(Stored data entries)
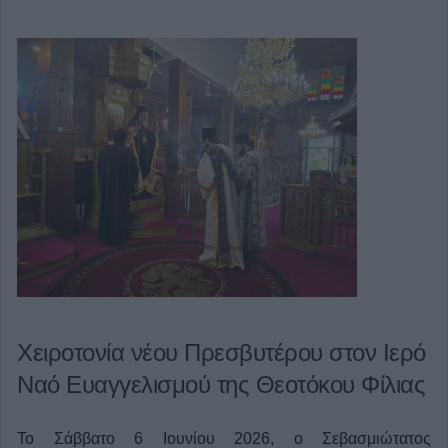
Χειροτονία νέου Πρεσβυτέρου στον Ιερό
Ναό Ευαγγελισμού της Θεοτόκου Φίλιας
Το Σάββατο 6 Ιουνίου 2026, ο Σεβασμιώτατος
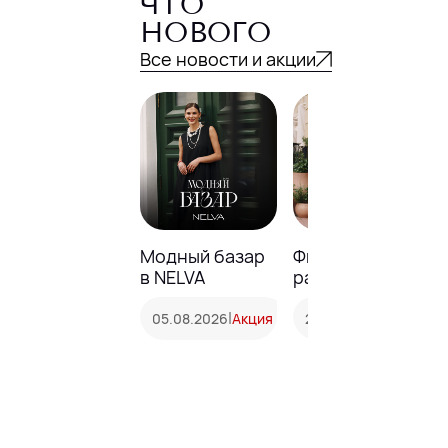
ЧТО
НОВОГО
Все новости и акции
Модный базар
Финальная
в NELVA
распродажа в
NELVA
|
|
05.08.2026
Акция
20.07.2026
Акция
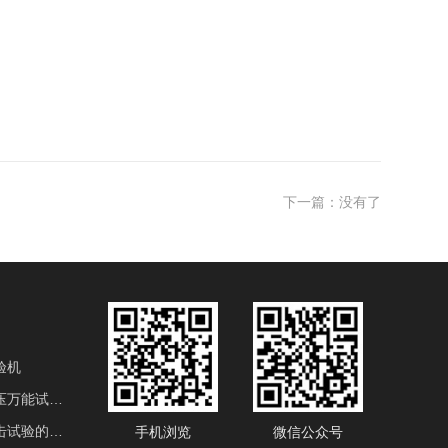
下一篇：没有了
验机
电液伺服液压万能试验机
用于金属冲击试验的产品
手机浏览
微信公众号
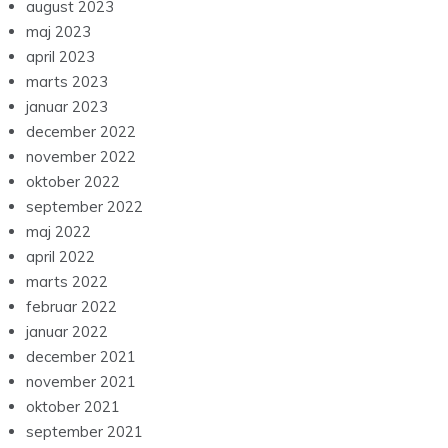
august 2023
maj 2023
april 2023
marts 2023
januar 2023
december 2022
november 2022
oktober 2022
september 2022
maj 2022
april 2022
marts 2022
februar 2022
januar 2022
december 2021
november 2021
oktober 2021
september 2021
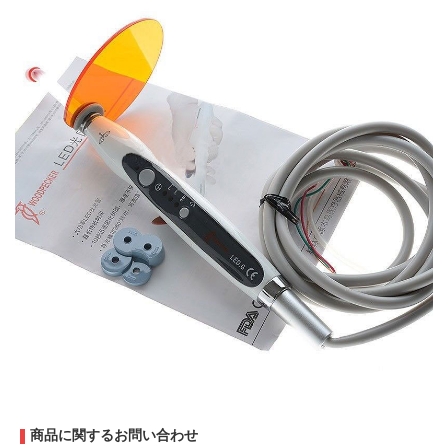
商品に関するお問い合わせ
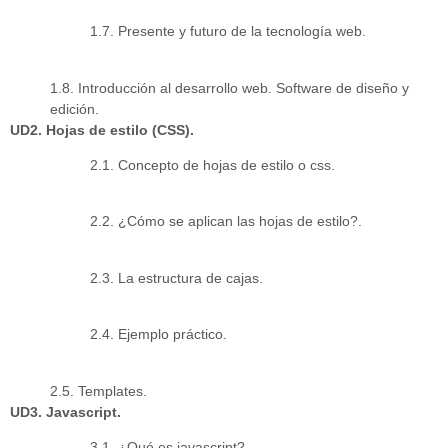
1.7. Presente y futuro de la tecnología web.
1.8. Introducción al desarrollo web. Software de diseño y
edición.
UD2. Hojas de estilo (CSS).
2.1. Concepto de hojas de estilo o css.
2.2. ¿Cómo se aplican las hojas de estilo?.
2.3. La estructura de cajas.
2.4. Ejemplo práctico.
2.5. Templates.
UD3. Javascript.
3.1. ¿Qué es javascript?.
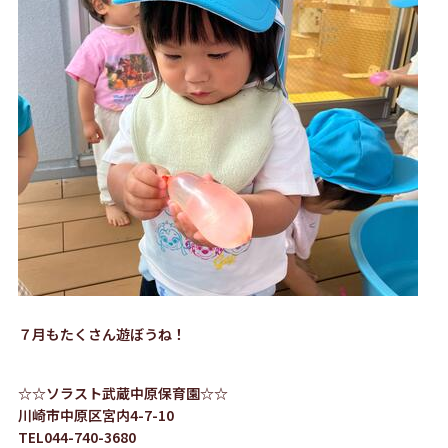
７月もたくさん遊ぼうね！
☆☆ソラスト武蔵中原保育園☆☆
川崎市中原区宮内4-7-10
TEL044-740-3680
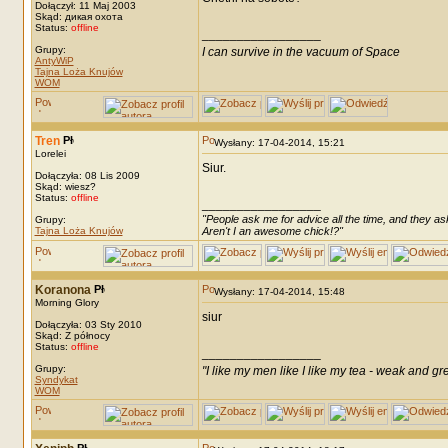
Dołączył: 11 Maj 2003
Skąd: дикая охота
Status:
offline
_________________
Grupy:
I can survive in the vacuum of Space
AntyWiP
Tajna Loża Knujów
WOM
Tren
Wysłany: 17-04-2014, 15:21
Lorelei
Siur.
Dołączyła: 08 Lis 2009
Skąd: wiesz?
Status:
offline
_________________
"People ask me for advice all the time, and they ask
Grupy:
Tajna Loża Knujów
Aren't I an awesome chick!?"
Koranona
Wysłany: 17-04-2014, 15:48
Morning Glory
siur
Dołączyła: 03 Sty 2010
Skąd: Z północy
Status:
offline
_________________
Grupy:
"I like my men like I like my tea - weak and gr
Syndykat
WOM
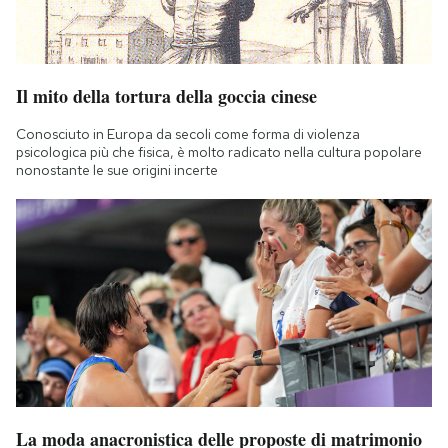
Il mito della tortura della goccia cinese
Conosciuto in Europa da secoli come forma di violenza
psicologica più che fisica, è molto radicato nella cultura popolare
nonostante le sue origini incerte
La moda anacronistica delle proposte di matrimonio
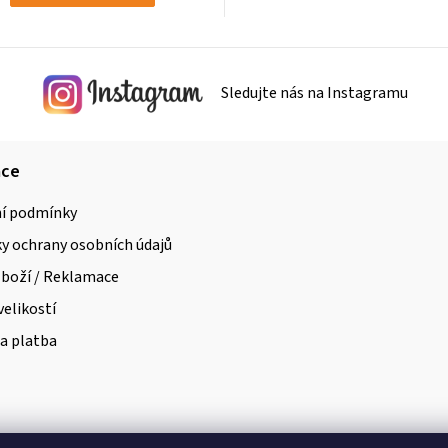
Sledujte nás na Instagramu
ace
í podmínky
 ochrany osobních údajů
zboží / Reklamace
velikostí
a platba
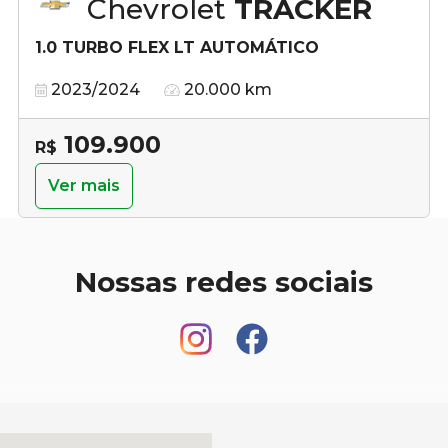
Chevrolet
TRACKER
1.0 TURBO FLEX LT AUTOMÁTICO
2023/2024
20.000 km
109.900
R$
Ver mais
Nossas redes sociais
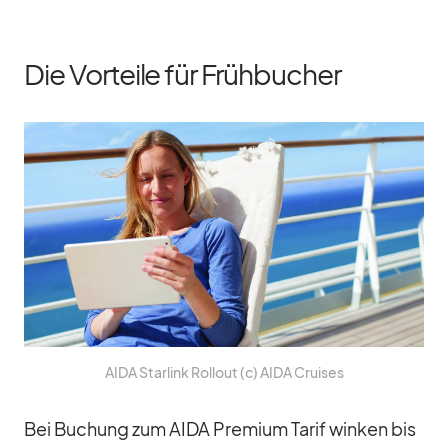
Die Vorteile für Frühbucher
AIDA Star­link Roll­out (c) AIDA Crui­ses
Bei Bu­chung zum AIDA Pre­mium Ta­rif win­ken bis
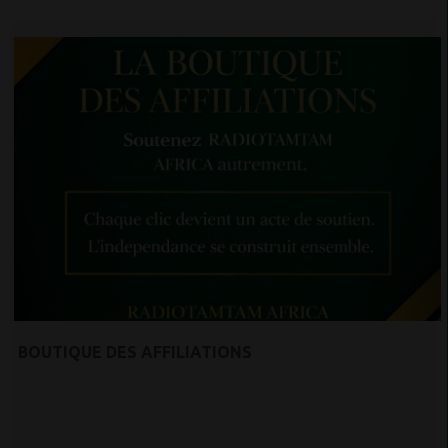
BOUTIQUE DES AFFILIATIONS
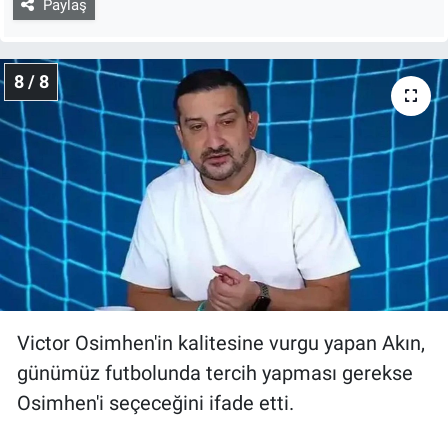
Paylaş
8 / 8
Victor Osimhen'in kalitesine vurgu yapan Akın,
günümüz futbolunda tercih yapması gerekse
Osimhen'i seçeceğini ifade etti.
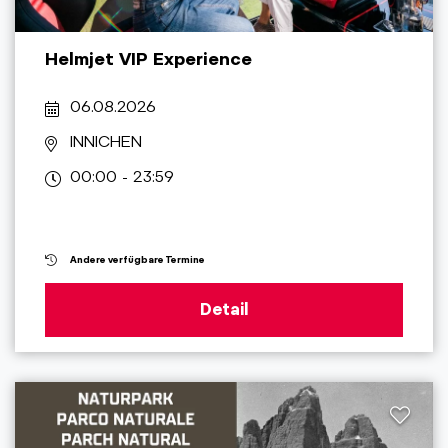
Helmjet VIP Experience
06.08.2026
INNICHEN
00:00 - 23:59
Andere verfügbare Termine
Detail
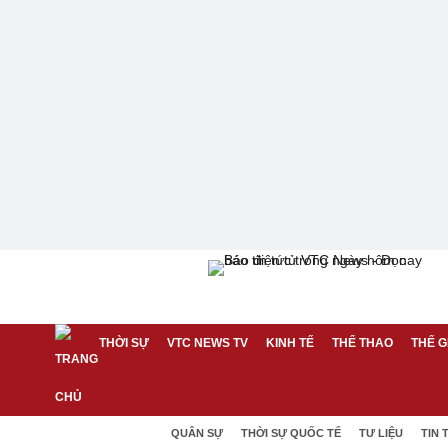
THỜI SỰ
VTC NEWS TV
KINH TẾ
THỂ THAO
THẾ G
QUÂN SỰ
THỜI SỰ QUỐC TẾ
TƯ LIỆU
TIN 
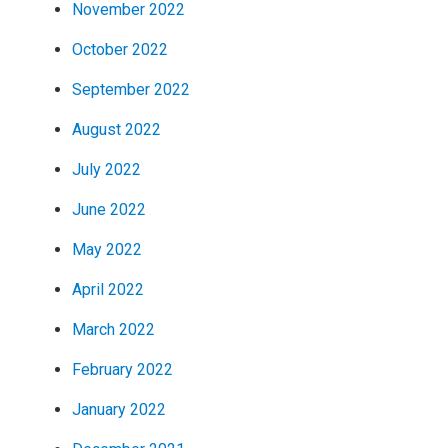
November 2022
October 2022
September 2022
August 2022
July 2022
June 2022
May 2022
April 2022
March 2022
February 2022
January 2022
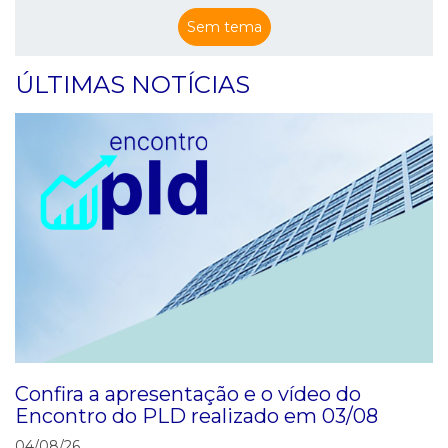
Sem tema
ÚLTIMAS NOTÍCIAS
Confira a apresentação e o vídeo do
Encontro do PLD realizado em 03/08
04/08/26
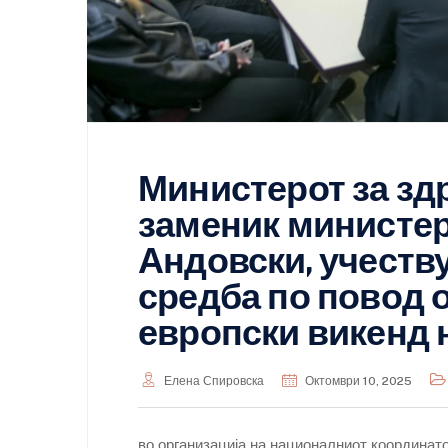
Министерот за зд
заменик министер
Андовски, учеств
средба по повод
европски викенд 
Елена Спировска
Октомври 10, 2025
во организација на националниот координато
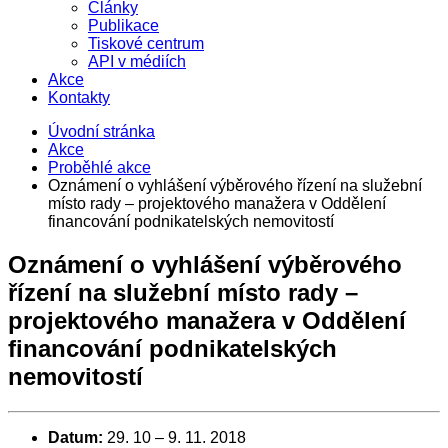
Články
Publikace
Tiskové centrum
API v médiích
Akce
Kontakty
Úvodní stránka
Akce
Proběhlé akce
Oznámení o vyhlášení výběrového řízení na služební
místo rady – projektového manažera v Oddělení
financování podnikatelských nemovitostí
Oznámení o vyhlášení výběrového
řízení na služební místo rady –
projektového manažera v Oddělení
financování podnikatelských
nemovitostí
Datum:
29. 10
–
9. 11. 2018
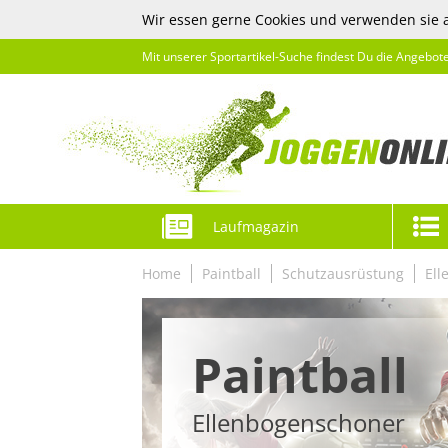
Wir essen gerne Cookies und verwenden sie 
Mit unserer Sportartikel-Suche findest Du die Angebot
Laufmagazin
Home
Paintball
Schutzausrüstung
Ell
Paintball
Ellenbogenschoner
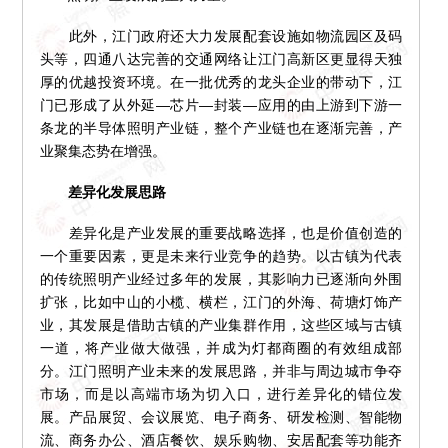
此外，江门政府还大力发展配套设施如物流园区及码
头等，四通八达完善的交通网络让江门高新区更显得天独
厚的优越投资环境。在一批优秀的龙头企业的带动下，江
门已形成了从外延―芯片―封装―应用的由上游到下游一
条龙的半导体照明产业链，整个产业链也在逐渐完善，产
业聚集态势在增强。
差异化发展思路
差异化是产业发展的重要战略选择，也是价值创造的
一个重要因素，更是未来行业竞争的趋势。以古镇为代表
的传统照明产业经过多年的发展，其影响力已逐渐向外围
扩张，比如中山的小榄、横栏，江门的外海、荷塘灯饰产
业，其发展是借助古镇的产业集群作用，这些区域与古镇
一道，将产业做大做强，并成为灯都商圈的有效组成部
分。江门照明产业未来的发展思路，并非与周边城市争夺
市场，而是以高端市场为切入口，进行差异化的错位发
展。产品展贸、会议展览、电子商务、研发检测、智能物
流、商务办公、酒店餐饮、娱乐购物、安居配套等功能齐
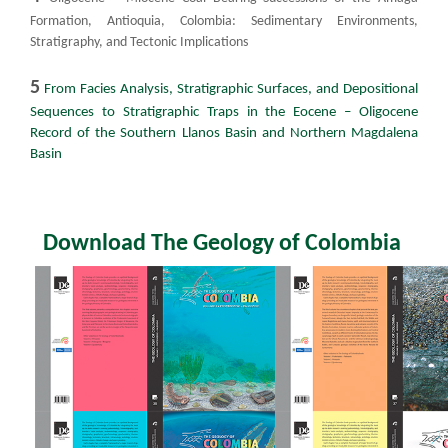
Formation, Antioquia, Colombia: Sedimentary Environments,
Stratigraphy, and Tectonic Implications
5
From Facies Analysis, Stratigraphic Surfaces, and Depositional
Sequences to Stratigraphic Traps in the Eocene – Oligocene
Record of the Southern Llanos Basin and Northern Magdalena
Basin​
Download The Geology of Colombia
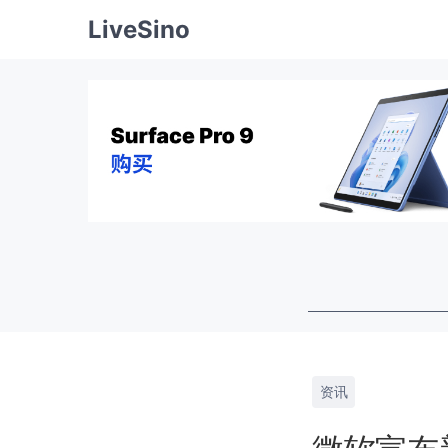
LiveSino
资讯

Problem to solve:
Your copy should match the entries exactly, minus the pictures.

Response for this exercise:
Χειροτονία νέου Πρεσβυτέρου στον Ιερό
Ναό Ευαγγελισμού της Θεοτόκου Φίλιας
Το Σάββατο 6 Ιουνίου 2026, ο Σεβασμιώτατος
ЧТО
НОВОГО
Все новости и акции
Модный базар
Финальная
в NELVA
распродажа в
NELVA
|
|
05.08.2026
Акция
20.07.2026
Акция
下一篇：没有了
验机
电液伺服液压万能试验机
用于金属冲击试验的产品
手机浏览
微信公众号
august 2023
maj 2023
april 2023
marts 2023
januar 2023
december 2022
november 2022
oktober 2022
september 2022
maj 2022
april 2022
marts 2022
februar 2022
januar 2022
december 2021
november 2021
oktober 2021
september 2021
商品に関するお問い合わせ
1.7. Presente y futuro de la tecnología web.
1.8. Introducción al desarrollo web. Software de diseño y
edición.
UD2. Hojas de estilo (CSS).
2.1. Concepto de hojas de estilo o css.
2.2. ¿Cómo se aplican las hojas de estilo?.
2.3. La estructura de cajas.
2.4. Ejemplo práctico.
2.5. Templates.
UD3. Javascript.
3.1. ¿Qué es javascript?.
７月もたくさん遊ぼうね！
☆☆ソラスト武蔵中原保育園☆☆
川崎市中原区宮内4-7-10
TEL044-740-3680
Dołączył: 11 Maj 2003
Skąd: дикая охота
Status:
offline
_________________
Grupy:
I can survive in the vacuum of Space
AntyWiP
Tajna Loża Knujów
WOM
Tren
Wysłany: 17-04-2014, 15:21
Lorelei
Siur.
Dołączyła: 08 Lis 2009
Skąd: wiesz?
Status:
offline
_________________
"People ask me for advice all the time, and they ask
Grupy:
Tajna Loża Knujów
Aren't I an awesome chick!?"
Koranona
Wysłany: 17-04-2014, 15:48
Morning Glory
siur
Dołączyła: 03 Sty 2010
Skąd: Z północy
Status:
offline
_________________
Grupy:
"I like my men like I like my tea - weak and gr
Syndykat
WOM
Il mito della tortura della goccia cinese
Conosciuto in Europa da secoli come forma di violenza
psicologica più che fisica, è molto radicato nella cultura popolare
nonostante le sue origini incerte
La moda anacronistica delle proposte di matrimonio
Sledujte nás na Instagramu
ace
í podmínky
 ochrany osobních údajů
zboží / Reklamace
velikostí
a platba
Chevrolet
TRACKER
1.0 TURBO FLEX LT AUTOMÁTICO
2023/2024
20.000 km
109.900
R$
Ver mais
Nossas redes sociais
Die Vorteile für Frühbucher
AIDA Star­link Roll­out (c) AIDA Crui­ses
Bei Bu­chung zum AIDA Pre­mium Ta­rif win­ken bis
BOUTIQUE DES AFFILIATIONS
Paylaş
8 / 8
Victor Osimhen'in kalitesine vurgu yapan Akın,
günümüz futbolunda tercih yapması gerekse
Osimhen'i seçeceğini ifade etti.
Helmjet VIP Experience
06.08.2026
INNICHEN
00:00 - 23:59
Andere verfügbare Termine
Detail
THỜI SỰ
VTC NEWS TV
KINH TẾ
THỂ THAO
THẾ G
QUÂN SỰ
THỜI SỰ QUỐC TẾ
TƯ LIỆU
TIN 
November 2022
October 2022
September 2022
August 2022
July 2022
June 2022
May 2022
April 2022
March 2022
February 2022
January 2022
Sem tema
ÚLTIMAS NOTÍCIAS
Confira a apresentação e o vídeo do
Encontro do PLD realizado em 03/08
04/08/26
Министерот за зд
заменик министер
Андовски, учеств
средба по повод
европски викенд 
Елена Спировска
Октомври 10, 2025
во организација на националниот координато
Články
Publikace
Tiskové centrum
API v médiích
Akce
Kontakty
Úvodní stránka
Akce
Proběhlé akce
Oznámení o vyhlášení výběrového řízení na služební
místo rady – projektového manažera v Oddělení
financování podnikatelských nemovitostí
Oznámení o vyhlášení výběrového
řízení na služební místo rady –
projektového manažera v Oddělení
financování podnikatelských
nemovitostí
Datum:
29. 10
–
9. 11. 2018
Wir essen gerne Cookies und verwenden sie 
Mit unserer Sportartikel-Suche findest Du die Angebot
Laufmagazin
Home
Paintball
Schutzausrüstung
Ell
Paintball
Ellenbogenschoner
此外，江门政府还大力发展配套设施如物流园区及码
头等，四通八达完善的交通网络让江门高新区更显得天独
厚的优越投资环境。在一批优秀的龙头企业的带动下，江
门已形成了从外延―芯片―封装―应用的由上游到下游一
条龙的半导体照明产业链，整个产业链也在逐渐完善，产
业聚集态势在增强。
差异化发展思路
差异化是产业发展的重要战略选择，也是价值创造的
一个重要因素，更是未来行业竞争的趋势。以古镇为代表
的传统照明产业经过多年的发展，其影响力已逐渐向外围
扩张，比如中山的小榄、横栏，江门的外海、荷塘灯饰产
业，其发展是借助古镇的产业集群作用，这些区域与古镇
一道，将产业做大做强，并成为灯都商圈的有效组成部
分。江门照明产业未来的发展思路，并非与周边城市争夺
市场，而是以高端市场为切入口，进行差异化的错位发
展。产品展贸、会议展览、电子商务、研发检测、智能物
流、商务办公、酒店餐饮、娱乐购物、安居配套等功能齐
Formation, Antioquia, Colombia: Sedimentary Environments,
Stratigraphy, and Tectonic Implications
5
From Facies Analysis, Stratigraphic Surfaces, and Depositional
Sequences to Stratigraphic Traps in the Eocene – Oligocene
Record of the Southern Llanos Basin and Northern Magdalena
Basin​
Download The Geology of Colombia
LiveSino
资讯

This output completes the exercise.